DOCUMENT SOURCE.
####################
Au Liban, une montagne poursuit son imperceptible élévation sous l’effet de l’activité sismique

Un programme franco-libanais qui vient de se clôturer par un congrès à l'USJ aura apporté de nouvelles connaissances sur le sous-sol libanais et sa vulnérabilité aux tremblements de terre. Une occasion de faire le bilan de ce qu'on sait dans ce domaine.

L’un des tremblements de terre avait occasionné des dégâts impressionnants dans certaines habitations au Liban-Sud.

Mieux comprendre les sous-sols libanais, les failles et leur activité, la vulnérabilité des différentes régions aux séismes, le niveau de préparation de la population à l'éventualité d'un séisme majeur... Tels étaient certains des objectifs majeurs du programme franco-libanais Libris – un nom qui combine « Liban » et « risques » –, une recherche qui s'est étalée sur plusieurs années combinant les efforts de centres de recherche, de laboratoires, d'universités et de doctorants.
Avec des résultats surprenants à la clé. Christophe Voisin, du Conseil national de la recherche scientifique (CNRS) en France et de l'Institut des sciences de la terre, coordinateur de Libris, affirme à L'Orient-Le Jour que « des avancées ont été effectuées à tous les niveaux ». L'un de ses grands motifs de fierté est le déploiement d'un réseau temporaire de vingt stations qui a enregistré pendant dix-huit mois les mouvements de sol : tremblements de terre, tempêtes, bruits... Ces résultats permettront d'affiner la localisation des séismes au Liban. « L'intérêt, pour le CNRS libanais, c'est d'utiliser la localisation de ces stations temporaires pour établir celle d'un futur réseau permanent », dit-il.


L'un des grands apports de Libris a été l'introduction de technologies nouvelles, avec leur lot de découvertes intéressantes. « Nous avons beaucoup compté sur des technologies de l'espace, explique M. Voisin. Nous disposons d'images satellite étalées sur sept ans. Leur superposition nous permet de reconstruire le mouvement et la déformation du territoire. Nous avons pu mettre en évidence le fait que la montagne libanaise se soulève de quelques millimètres par an. »
####################
CONSIGNE 1.
Répondez aux questions suivantes à l'aide du document source.
(a) Quels deux mots le nom du programme Libris combine-t-il ?
(b) Combien de stations le réseau temporaire déployé par Libris comptait-il ?
(c) Sur combien d'années les images satellite dont dispose l'équipe s'étalent-elles ?
####################
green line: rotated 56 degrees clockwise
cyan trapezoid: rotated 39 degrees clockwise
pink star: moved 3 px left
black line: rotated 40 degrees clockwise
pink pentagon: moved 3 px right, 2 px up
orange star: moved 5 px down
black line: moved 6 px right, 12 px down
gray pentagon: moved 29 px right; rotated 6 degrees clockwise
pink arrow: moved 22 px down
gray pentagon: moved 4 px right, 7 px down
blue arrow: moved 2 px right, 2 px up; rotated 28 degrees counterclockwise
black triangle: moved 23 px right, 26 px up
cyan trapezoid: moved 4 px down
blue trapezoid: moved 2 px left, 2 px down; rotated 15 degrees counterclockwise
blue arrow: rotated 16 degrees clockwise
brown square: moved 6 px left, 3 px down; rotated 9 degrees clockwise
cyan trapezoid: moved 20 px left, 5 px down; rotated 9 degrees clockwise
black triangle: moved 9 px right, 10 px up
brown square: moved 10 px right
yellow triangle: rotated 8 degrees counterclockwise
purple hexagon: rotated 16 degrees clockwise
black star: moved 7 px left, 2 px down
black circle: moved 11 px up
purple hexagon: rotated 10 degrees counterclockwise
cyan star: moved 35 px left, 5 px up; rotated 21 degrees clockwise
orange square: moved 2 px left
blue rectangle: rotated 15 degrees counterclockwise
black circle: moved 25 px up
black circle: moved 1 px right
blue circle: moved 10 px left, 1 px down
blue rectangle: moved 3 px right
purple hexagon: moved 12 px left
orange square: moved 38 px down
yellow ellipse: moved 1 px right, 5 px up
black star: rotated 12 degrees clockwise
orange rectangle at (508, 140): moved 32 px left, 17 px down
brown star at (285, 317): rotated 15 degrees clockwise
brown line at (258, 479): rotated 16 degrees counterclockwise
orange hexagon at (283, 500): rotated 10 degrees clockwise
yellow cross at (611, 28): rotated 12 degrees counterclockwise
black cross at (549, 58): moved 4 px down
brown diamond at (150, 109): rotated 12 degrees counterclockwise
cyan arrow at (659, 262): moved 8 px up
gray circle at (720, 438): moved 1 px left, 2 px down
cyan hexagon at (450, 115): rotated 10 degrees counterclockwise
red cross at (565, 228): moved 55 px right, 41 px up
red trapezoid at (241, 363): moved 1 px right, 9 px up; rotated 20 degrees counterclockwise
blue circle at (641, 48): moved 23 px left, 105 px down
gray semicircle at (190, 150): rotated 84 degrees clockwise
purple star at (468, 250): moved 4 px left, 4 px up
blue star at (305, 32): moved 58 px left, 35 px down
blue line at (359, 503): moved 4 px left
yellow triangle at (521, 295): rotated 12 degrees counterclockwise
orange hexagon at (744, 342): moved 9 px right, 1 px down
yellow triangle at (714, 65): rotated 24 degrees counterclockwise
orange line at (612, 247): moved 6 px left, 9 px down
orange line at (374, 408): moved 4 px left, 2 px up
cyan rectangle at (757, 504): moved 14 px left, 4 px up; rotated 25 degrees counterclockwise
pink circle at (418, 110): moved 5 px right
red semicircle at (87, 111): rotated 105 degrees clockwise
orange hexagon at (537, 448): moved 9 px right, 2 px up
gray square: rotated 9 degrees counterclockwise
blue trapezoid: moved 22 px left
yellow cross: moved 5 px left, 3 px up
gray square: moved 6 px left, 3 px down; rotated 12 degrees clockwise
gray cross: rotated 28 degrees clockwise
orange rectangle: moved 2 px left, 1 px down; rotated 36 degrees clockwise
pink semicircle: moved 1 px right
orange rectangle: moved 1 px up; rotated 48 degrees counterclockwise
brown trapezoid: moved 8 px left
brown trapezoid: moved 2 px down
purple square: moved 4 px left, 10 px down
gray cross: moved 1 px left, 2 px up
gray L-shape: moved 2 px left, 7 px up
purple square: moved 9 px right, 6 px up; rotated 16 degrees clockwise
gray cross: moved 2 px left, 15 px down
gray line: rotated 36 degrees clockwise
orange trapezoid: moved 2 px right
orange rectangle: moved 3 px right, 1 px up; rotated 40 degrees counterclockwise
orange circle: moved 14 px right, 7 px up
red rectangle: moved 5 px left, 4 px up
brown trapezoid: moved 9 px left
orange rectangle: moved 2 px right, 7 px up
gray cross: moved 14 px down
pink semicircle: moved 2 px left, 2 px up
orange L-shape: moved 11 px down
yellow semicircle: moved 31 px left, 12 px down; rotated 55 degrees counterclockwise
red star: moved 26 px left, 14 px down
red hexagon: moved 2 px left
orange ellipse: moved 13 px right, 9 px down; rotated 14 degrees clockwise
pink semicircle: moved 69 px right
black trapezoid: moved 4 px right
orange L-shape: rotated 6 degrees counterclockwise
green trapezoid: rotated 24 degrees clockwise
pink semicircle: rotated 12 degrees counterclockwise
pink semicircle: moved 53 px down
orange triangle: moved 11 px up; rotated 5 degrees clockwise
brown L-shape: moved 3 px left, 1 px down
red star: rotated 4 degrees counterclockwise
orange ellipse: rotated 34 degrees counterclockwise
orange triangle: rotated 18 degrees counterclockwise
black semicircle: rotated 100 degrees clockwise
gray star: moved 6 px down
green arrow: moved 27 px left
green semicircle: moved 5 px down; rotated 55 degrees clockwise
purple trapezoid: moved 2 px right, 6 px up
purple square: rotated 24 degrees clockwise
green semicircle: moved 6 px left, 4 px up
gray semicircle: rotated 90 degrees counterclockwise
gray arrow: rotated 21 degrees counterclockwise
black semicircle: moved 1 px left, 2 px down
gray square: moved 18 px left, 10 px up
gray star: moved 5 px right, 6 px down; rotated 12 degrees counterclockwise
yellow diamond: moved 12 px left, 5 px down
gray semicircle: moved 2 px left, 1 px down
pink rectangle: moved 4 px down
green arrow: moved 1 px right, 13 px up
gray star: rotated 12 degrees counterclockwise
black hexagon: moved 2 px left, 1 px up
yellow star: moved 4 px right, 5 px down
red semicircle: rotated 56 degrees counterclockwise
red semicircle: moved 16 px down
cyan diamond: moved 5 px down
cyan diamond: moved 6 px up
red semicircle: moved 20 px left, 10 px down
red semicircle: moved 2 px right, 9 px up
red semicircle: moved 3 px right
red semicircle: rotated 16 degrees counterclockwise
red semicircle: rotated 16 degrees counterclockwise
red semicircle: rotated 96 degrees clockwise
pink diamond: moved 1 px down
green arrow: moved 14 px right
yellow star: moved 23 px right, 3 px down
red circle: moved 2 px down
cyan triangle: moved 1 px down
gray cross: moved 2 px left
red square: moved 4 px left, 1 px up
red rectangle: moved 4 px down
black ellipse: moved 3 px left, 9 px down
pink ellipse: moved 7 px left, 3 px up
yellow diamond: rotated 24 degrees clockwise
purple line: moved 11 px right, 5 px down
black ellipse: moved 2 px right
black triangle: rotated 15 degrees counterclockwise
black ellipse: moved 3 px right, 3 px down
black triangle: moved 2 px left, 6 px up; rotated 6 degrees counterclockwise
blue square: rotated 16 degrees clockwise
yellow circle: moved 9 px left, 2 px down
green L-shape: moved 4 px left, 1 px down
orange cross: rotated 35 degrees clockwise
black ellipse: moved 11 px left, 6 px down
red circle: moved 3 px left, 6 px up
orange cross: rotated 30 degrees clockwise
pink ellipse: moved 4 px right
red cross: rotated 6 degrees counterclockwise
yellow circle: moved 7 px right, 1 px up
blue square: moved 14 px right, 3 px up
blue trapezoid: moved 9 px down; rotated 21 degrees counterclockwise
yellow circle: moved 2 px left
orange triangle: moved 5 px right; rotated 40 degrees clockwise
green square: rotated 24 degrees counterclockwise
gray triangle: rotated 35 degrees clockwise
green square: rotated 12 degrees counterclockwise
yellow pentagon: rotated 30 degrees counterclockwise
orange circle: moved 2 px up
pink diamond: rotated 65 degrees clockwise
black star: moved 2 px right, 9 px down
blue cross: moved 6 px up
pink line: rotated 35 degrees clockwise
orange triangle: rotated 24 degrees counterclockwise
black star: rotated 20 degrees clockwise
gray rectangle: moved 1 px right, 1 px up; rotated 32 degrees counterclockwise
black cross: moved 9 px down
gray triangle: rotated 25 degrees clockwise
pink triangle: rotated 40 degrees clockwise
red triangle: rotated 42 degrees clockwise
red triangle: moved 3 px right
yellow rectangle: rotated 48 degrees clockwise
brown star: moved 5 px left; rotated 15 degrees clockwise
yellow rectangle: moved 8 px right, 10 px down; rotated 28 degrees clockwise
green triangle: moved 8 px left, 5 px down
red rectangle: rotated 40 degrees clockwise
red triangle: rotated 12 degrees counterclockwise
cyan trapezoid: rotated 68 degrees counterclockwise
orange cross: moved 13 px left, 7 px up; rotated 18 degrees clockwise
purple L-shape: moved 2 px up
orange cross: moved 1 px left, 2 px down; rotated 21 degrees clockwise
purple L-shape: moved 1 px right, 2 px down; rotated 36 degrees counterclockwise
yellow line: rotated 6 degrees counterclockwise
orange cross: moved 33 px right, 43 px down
####################
CONSIGNE 2.
Recopiez à l'identique le passage des enregistrements qui va de leur début jusqu'à la ligne contenant « cyan hexagon at », cette ligne comprise.

RÉPONSE ATTENDUE 1.
(a) « Liban » et « risques »
(b) Vingt stations
(c) Sept ans

RÉPONSE ATTENDUE 2.
green line: rotated 56 degrees clockwise
cyan trapezoid: rotated 39 degrees clockwise
pink star: moved 3 px left
black line: rotated 40 degrees clockwise
pink pentagon: moved 3 px right, 2 px up
orange star: moved 5 px down
black line: moved 6 px right, 12 px down
gray pentagon: moved 29 px right; rotated 6 degrees clockwise
pink arrow: moved 22 px down
gray pentagon: moved 4 px right, 7 px down
blue arrow: moved 2 px right, 2 px up; rotated 28 degrees counterclockwise
black triangle: moved 23 px right, 26 px up
cyan trapezoid: moved 4 px down
blue trapezoid: moved 2 px left, 2 px down; rotated 15 degrees counterclockwise
blue arrow: rotated 16 degrees clockwise
brown square: moved 6 px left, 3 px down; rotated 9 degrees clockwise
cyan trapezoid: moved 20 px left, 5 px down; rotated 9 degrees clockwise
black triangle: moved 9 px right, 10 px up
brown square: moved 10 px right
yellow triangle: rotated 8 degrees counterclockwise
purple hexagon: rotated 16 degrees clockwise
black star: moved 7 px left, 2 px down
black circle: moved 11 px up
purple hexagon: rotated 10 degrees counterclockwise
cyan star: moved 35 px left, 5 px up; rotated 21 degrees clockwise
orange square: moved 2 px left
blue rectangle: rotated 15 degrees counterclockwise
black circle: moved 25 px up
black circle: moved 1 px right
blue circle: moved 10 px left, 1 px down
blue rectangle: moved 3 px right
purple hexagon: moved 12 px left
orange square: moved 38 px down
yellow ellipse: moved 1 px right, 5 px up
black star: rotated 12 degrees clockwise
orange rectangle at (508, 140): moved 32 px left, 17 px down
brown star at (285, 317): rotated 15 degrees clockwise
brown line at (258, 479): rotated 16 degrees counterclockwise
orange hexagon at (283, 500): rotated 10 degrees clockwise
yellow cross at (611, 28): rotated 12 degrees counterclockwise
black cross at (549, 58): moved 4 px down
brown diamond at (150, 109): rotated 12 degrees counterclockwise
cyan arrow at (659, 262): moved 8 px up
gray circle at (720, 438): moved 1 px left, 2 px down
cyan hexagon at (450, 115): rotated 10 degrees counterclockwise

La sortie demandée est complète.